DOCUMENT EXTRACT:
NSF Grants Illinois Tech Researcher $1 Million for Pioneering Brain Imaging Research



By Casey Moffitt
Yan Yan

An Illinois Institute of Technology computer science researcher earned a $1 million grant from the National Science Foundation to develop new imaging, machine learning, and computer vision strategies to fully dissect the complex network of neurons in a fruit fly’s entire brain.

Yan Yan, Gladwin Development Chair Assistant Professor of Computer Science, received the award for his project, “A Unified Framework for Unsupervised Sparse-to-Dense Brain Image Generation and Neural Circuit Reconstruction.” Yan has teamed up with Dawen Cai, associate professor of cell and developmental biology and biophysics at University of Michigan, to conduct the research.

“I am a computer scientist with background of computer vision, machine learning, and medical image analysis,” Yan says. “During my postdoc, I already was involved in grant research to perform mapping and imaging of neurons using computer vision techniques.”

The project builds on recent advances in genetic, imaging, and computational methods to develop a unified framework for reliable reconstruction of genetically identified fruit fly brain neurons and their connections at single-neuron resolution from 3D image data.

The technical aims of the project are divided into four main cores. The first will generate novel fruit fly models to acquire Bitbow images with various neural circuit labeling densities. The second will explore a novel unsupervised neuronal structure reconstruction of relatively sparse labeled Bitbow images. Humans then will validate limited numbers of neuron reconstruction gold standards. The third investigates a new densely labeled 3D Bitbow image generation through a multi-source lgmGAN approach. The fourth will construct the neuron via U-shape MLP in densely labeled Bitbow images. Together, these efforts form a novel computational framework to enable accurate, automatic reconstruction of densely labeled neural circuits.

DATASET CONTENT:
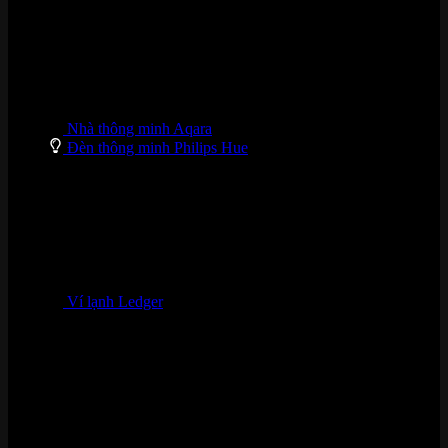
Nhà thông minh Aqara
Đèn thông minh Philips Hue
Ví lạnh Ledger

ACTION ITEM A:
From the NSF grant article, pull out the passage starting at "NSF Grants Illinois" and ending at "fly’s entire brain.", word for word.
ACTION ITEM B:
Please write what comes next in the NSF grant article, not the listing, picking up after its final sentence.

RESPONSE BOX A:
NSF Grants Illinois Tech Researcher $1 Million for Pioneering Brain Imaging Research



By Casey Moffitt
Yan Yan

An Illinois Institute of Technology computer science researcher earned a $1 million grant from the National Science Foundation to develop new imaging, machine learning, and computer vision strategies to fully dissect the complex network of neurons in a fruit fly’s entire brain.

RESPONSE BOX B:
“Our proposed framework is mainly based on the unsupervised approach with limited numbers of neuron reconstruction proofreading, which means we do not require intensive data-labeling in any module of our framework,” Yan says.

Yan says technologies such as expansion microscopy and light-sheet microscopy have enabled high-resolution imaging in large 3D volumes, including the whole fruit fly brain. Several automated solutions to the neuron segmentation problem have been proposed for both light and electron microscopy images. These new approaches should address current computationally intensive and error-prone methods.

“Though the computation and color inconsistency issues are addressed, we can observe that the previous method results in fragmented neurite segmentations,” Yan says. “These fragmented segmentations are flaws in the supervoxelization process, or occlusions by other neurons.”

Current segmentation methods do not provide a tree-like neural tracing structure, which is desirable for many neuroinformatic analyses. However, Yan says the researchers will propose several novel algorithms to address these shortcomings.

“Mapping a whole fly brain is quite a challenging task and we hope the recent developments of AI techniques can assist in achieving this goal,” Yan says.